Berlin. Der Senat hat heute den Bebauungsplan für die Buckower Felder im Süden von Neukölln beschlossen. Damit ist der geplante Neubau von 850 bis 900 Wohnungen, die ab 2021 im Süden Neuköllns gebaut werden sollen, zum Greifen nah. Derzeit wird von einer Bauzeit von circa drei Jahren ausgegangen. Das heißt, dass die ersten Mieter frühestens im Jahr 2024 einziehen können, also in etwa fünf Jahren.

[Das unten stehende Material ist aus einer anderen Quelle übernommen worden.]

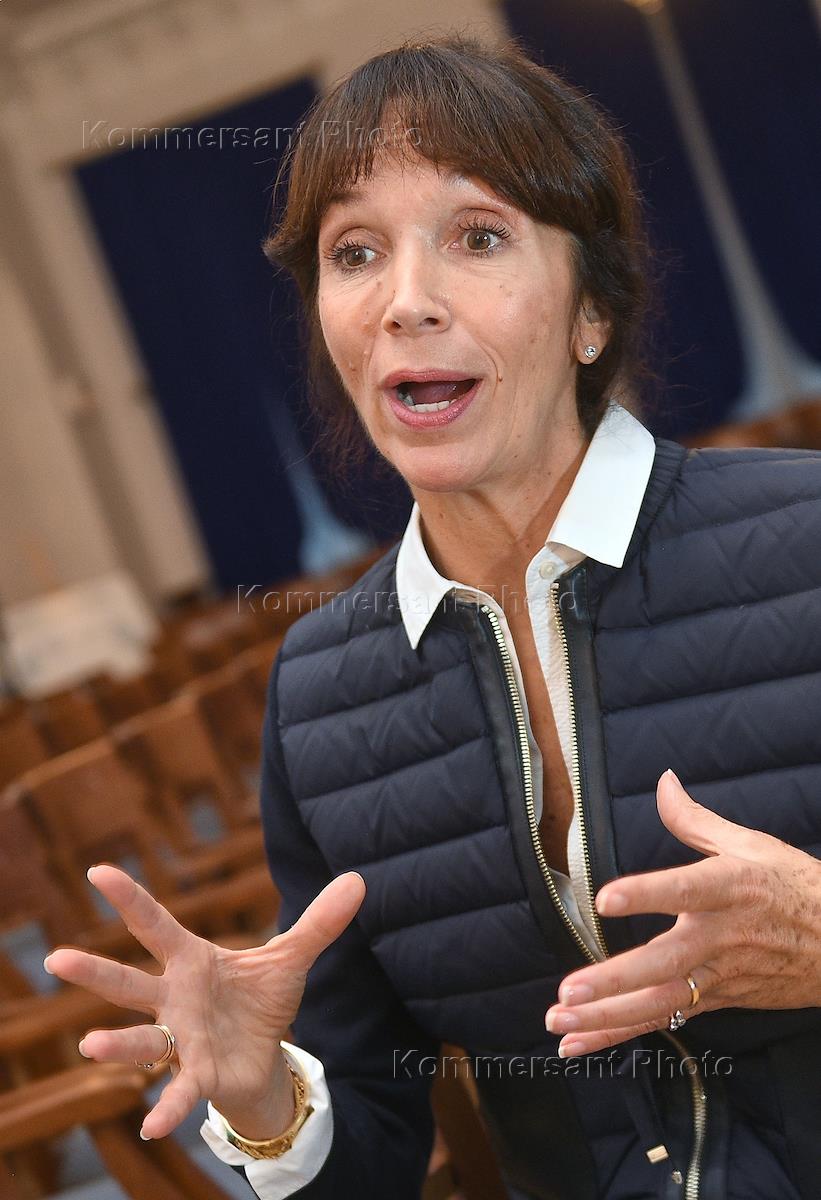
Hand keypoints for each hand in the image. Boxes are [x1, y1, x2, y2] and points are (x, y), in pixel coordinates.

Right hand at [44, 864, 364, 1138]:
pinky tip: (152, 1126)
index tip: (97, 869)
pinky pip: (179, 1090)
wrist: (265, 1056)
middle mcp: (174, 998)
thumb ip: (320, 922)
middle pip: (128, 982)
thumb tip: (359, 879)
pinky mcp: (198, 1073)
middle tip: (54, 958)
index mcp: (191, 960)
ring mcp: (180, 1038)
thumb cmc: (260, 1002)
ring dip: (116, 1045)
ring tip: (90, 1046)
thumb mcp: (292, 958)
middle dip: (92, 972)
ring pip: (141, 1039)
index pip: (155, 924)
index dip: (129, 898)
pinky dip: (168, 1107)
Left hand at [545, 769, 820, 1056]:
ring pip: (660, 1003)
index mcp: (730, 889)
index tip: (605, 899)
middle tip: (569, 990)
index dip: (645, 894)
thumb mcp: (751, 845)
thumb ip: (695, 819)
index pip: (684, 890)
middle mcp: (721, 937)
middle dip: (614, 980)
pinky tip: (580, 1043)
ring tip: (560, 1021)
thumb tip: (662, 781)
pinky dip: (620, 1034)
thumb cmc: (795, 888)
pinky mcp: (717, 1001)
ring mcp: (718, 976)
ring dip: (607, 1017)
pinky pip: (664, 1022)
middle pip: (665, 963)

Bausenatorin: „Quartier wird Modellcharakter haben“

Bausenatorin Katrin Lompscher (Linke) sagte dazu: „Das Projekt Buckower Felder ist als eines der 14 neuen Stadtquartiere ein wichtiger Baustein für den dringend benötigten, gemeinwohlorientierten Wohnungsbau in unserer Stadt. Das Ursprungskonzept einer eher lockeren vorstädtischen Bebauung mit einem hohen Anteil an Ein- und Zweifamilienhäusern wurde ab 2016 zugunsten von bezahlbarem Geschosswohnungsbau auf landeseigenen Flächen modifiziert. Diese Entscheidung war richtig und wichtig. Das Quartier wird Modellcharakter haben – insbesondere durch eine zukunftsweisende Lösung für die soziale Infrastruktur, ein innovatives Regenwasserkonzept und den Umgang mit dem Thema Mobilität.“

So soll das neue Stadtquartier aussehen

Die künftigen Gebäude werden drei bis vier Geschosse haben, im Inneren des Neubaugebiets sind vier Gebäude mit bis zu fünf Geschossen vorgesehen. Rund 1700 Menschen sollen in dem neuen Stadtquartier leben.

Auf etwa 58.400 Quadratmetern sollen Einraumwohnungen bis hin zu Fünf-Zimmer-Appartements entstehen, und auf circa 5.400 Quadratmetern Ein- bis Zweifamilienhäuser.

Eingerahmt wird das Viertel, das autoarm sein soll, von einem großzügigen Landschaftspark im Westen und einem grünen Gürtel im Osten am Buckower Damm. In dem Landschaftspark wird zudem ein 1700 Quadratmeter großer Kinderspielplatz gebaut.

Mieten sollen nicht mehr als 6,50 Euro pro Quadratmeter kosten

Die landeseigene Wohnungsbaugesellschaft Stadt und Land, die hier bauen wird, wird gemäß Kooperationsvereinbarung 50 Prozent mietpreis- und belegungsgebundenen Wohnraum errichten. Die Hälfte der neuen Wohnungen sollen also für rund 6,50 Euro pro Quadratmeter vermietet werden. 20 Prozent der Fläche dürfen jedoch von Drittanbietern, wie beispielsweise Genossenschaften oder Baugruppen, bebaut werden.

Busse werden durch das Gebiet fahren

Neben Wohnungen sollen aber auch Kitas, Jugendeinrichtungen und Arztpraxen in das neue Quartier ziehen. Außerdem soll es verschiedene Freiflächen, wie Anger und Plätze, geben, an denen sich das soziale Leben der neuen Wohnsiedlung abspielen soll.

Mit dem öffentlichen Nahverkehr zu erreichen ist das neue Wohnquartier jedoch erstmal nur per Bus. Die Bushaltestellen Buckower Damm/ Ringslebenstraße und Heinrich-Mann-Oberschule (Gerlinger Straße) der Buslinien M44 und 172 liegen fußläufig. Zudem denkt das Land über Taktverdichtung und Linienergänzungen nach.

Der Bebauungsplanentwurf muss nun noch dem Abgeordnetenhaus zur Zustimmung vorgelegt werden.